Is there anyt evidence that the trebuchets actually destroyed sections of the walls of Fancheng
 
Dec 2012
446
a minor update to the last point, from the best descriptions of the siege of Xiangyang I could find, War Politics and Society in Early Modern China 900-1795 says that the Mongols scaled over the walls of Fancheng, If the trebuchets punched a hole in the wall do you really need to scale it? It suggests the trebuchets were used as cover fire while soldiers filled moats and climbed walls with latters.
 
Jan 2016
611
United States, MO
a minor update to the last point, from the best descriptions of the siege of Xiangyang I could find, War Politics and Society in Early Modern China 900-1795 says that the Mongols scaled over the walls of Fancheng, If the trebuchets punched a hole in the wall do you really need to scale it? It suggests the trebuchets were used as cover fire while soldiers filled moats and climbed walls with latters.
I believe that Lorge is basing part of his argument on a line from the Xinshi 心史 which describes the use of the counter-weight trebuchet at the battle of xiangyang. It states:

至十一月,元虏大势合围,月馀其回回炮甚猛于常炮,用之打入城,寺观楼阁尽为之碎,廿一、廿二直攻西门,敌之不去,四门杀入,一城尽死

When the eleventh month came, the Yuan barbarians had a large encirclement. After that month they used the muslim trebuchet to enter the city. Their trebuchet is fiercer than normal ones, temples and towers simply break to bits because of these engines. They directly attacked the western gate on the twenty-first and the twenty-second. It could not be resisted. The enemy butchered their way into the four gates, and the city perished.

A couple things to note:

1. The author, Zheng Sixiao 郑思肖, explicitly states that temples and towers (寺觀樓閣) were susceptible to the counter-weight trebuchet. Many of these structures would be made of wood and stone towers would have thin walls easily smashed by the trebuchets.

2. The trebuchet was used to break into a gate. The archery tower on top of the gate house would be made of wood and probably wouldn’t stand up to bombardment even from large traction trebuchets.
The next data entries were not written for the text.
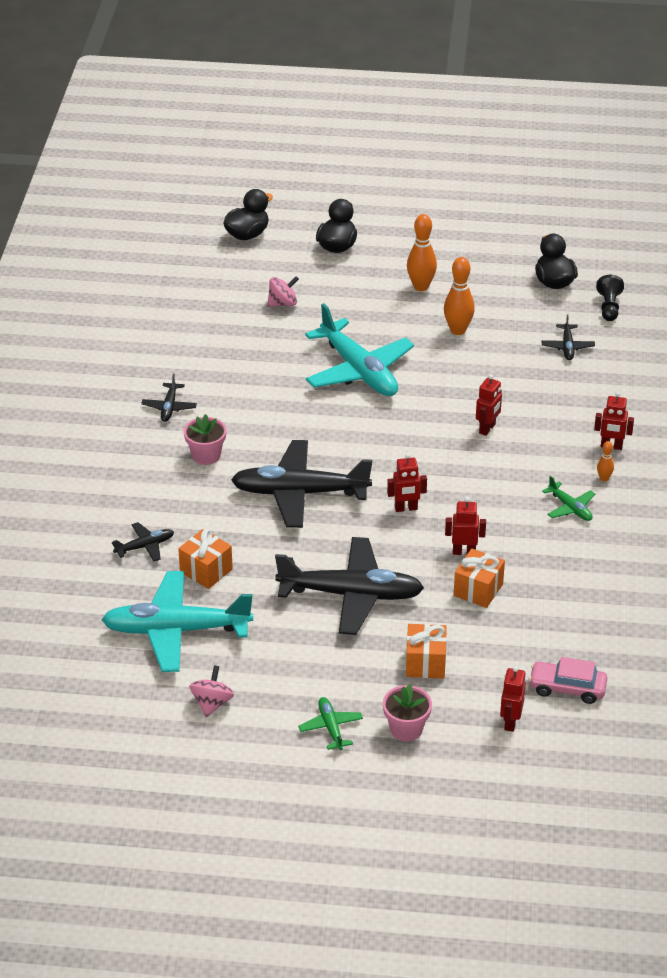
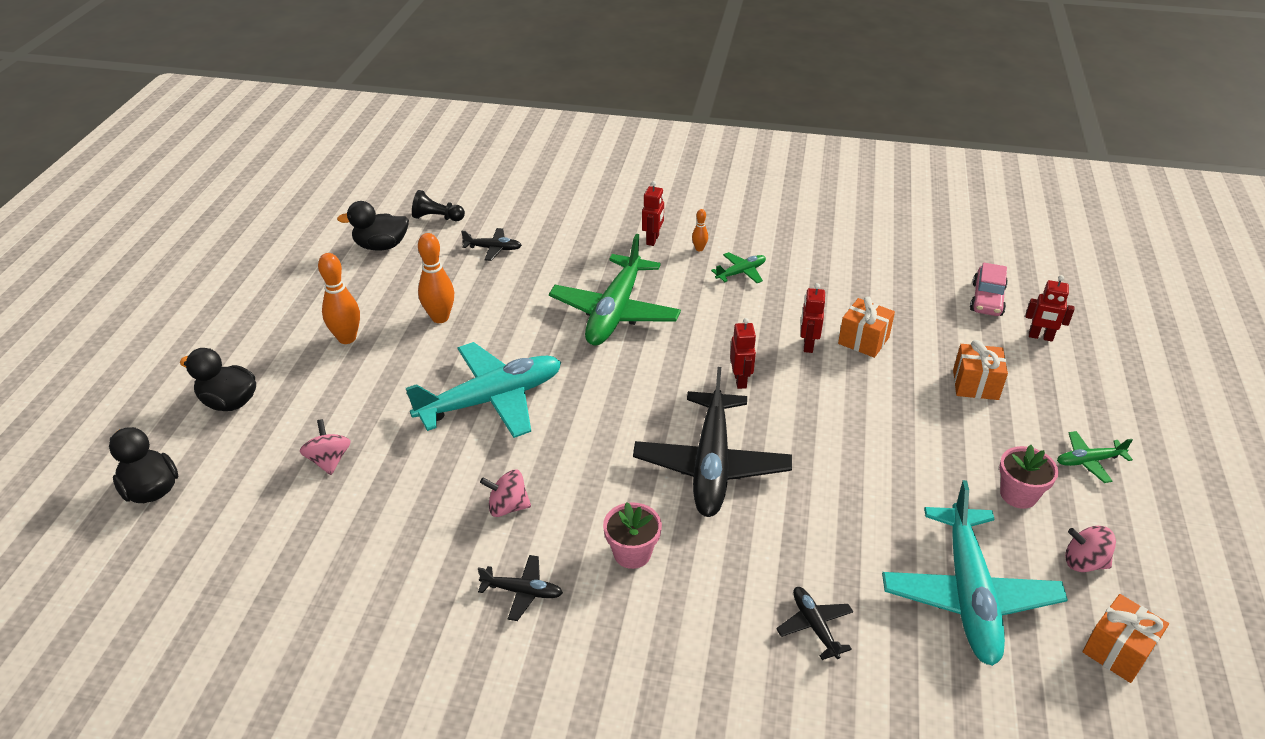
camera: 85 degrees left, 0 degrees up
orange gift [178,529,233,589] -> orange gift moved to [1082,594,1169,683]
black plane [275,537,424,635] -> none
pink flower pot [383,684,432,741] -> pink flower pot moved to [999,445,1058,509]
red robot [476,374,502,436] -> green plane [549,234,681,346]
none -> pink spinning top [480,470,531,517]

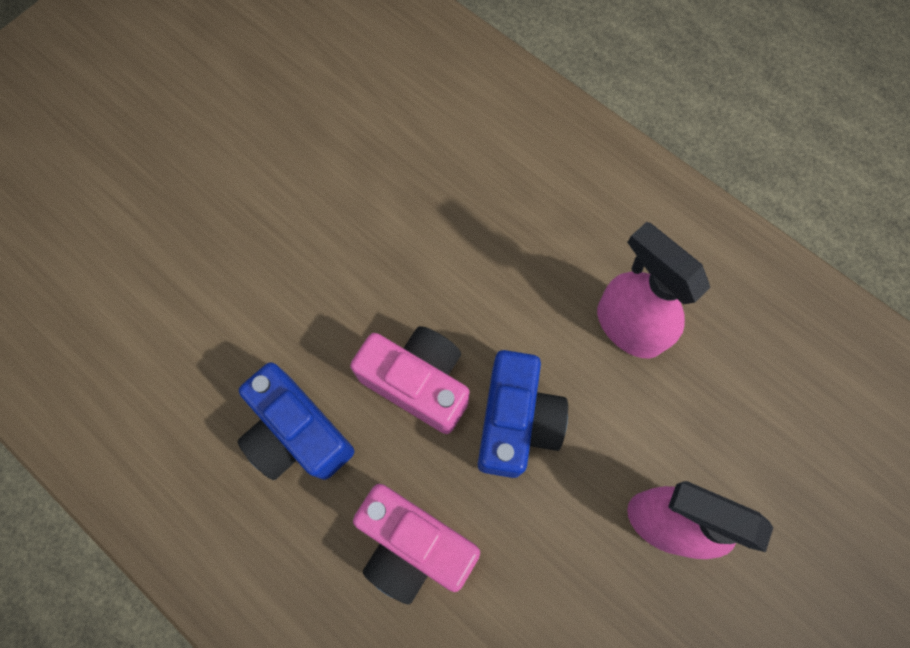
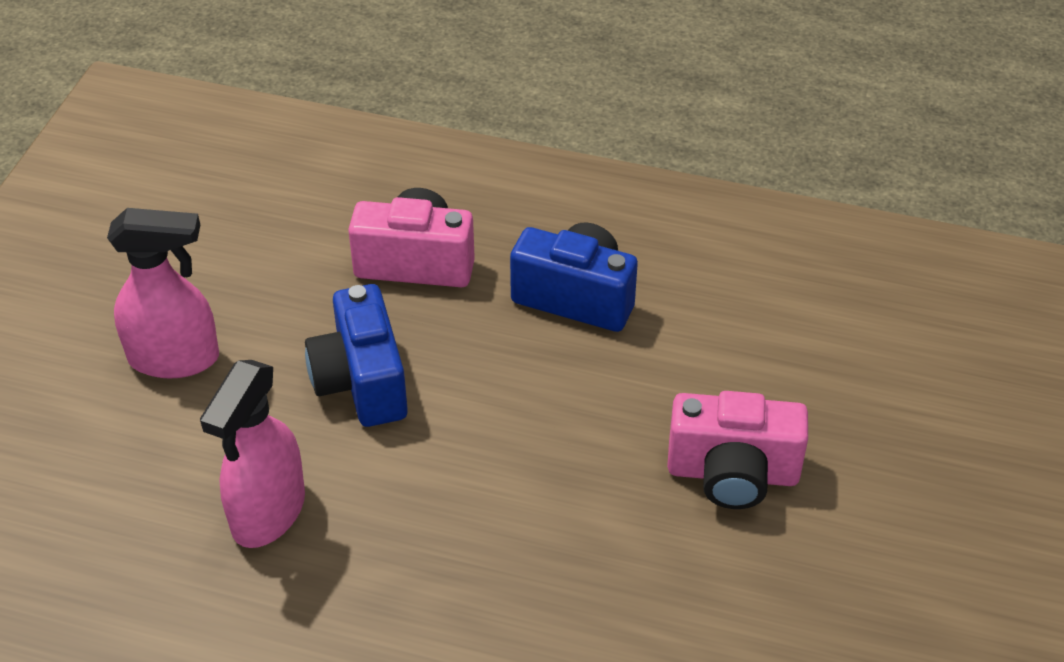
camera: 155 degrees right, 25 degrees down
pink camera [350,326,470,434] -> pink camera moved to [667,391,808,509]
pink spray bottle [597,222,710,358] -> pink spray bottle turned 90 degrees clockwise [200,360,305,548]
If the archery tower is taken out, then only troops standing on the wall could shoot down at the enemies as opposed to an entire building full of archers. Also, the gate itself would be made out of iron plated hardwood at best, but this material can only take so much punishment before breaking.

It seems fairly clear that the counter-weight trebuchets couldn’t break the city walls with a rammed earth core, but it had great range and could make quick work of certain defenses. This combined with the facts that the city had already been under siege for a few years and that the song had long given up on reinforcing the city meant that there was not much the defenders could do.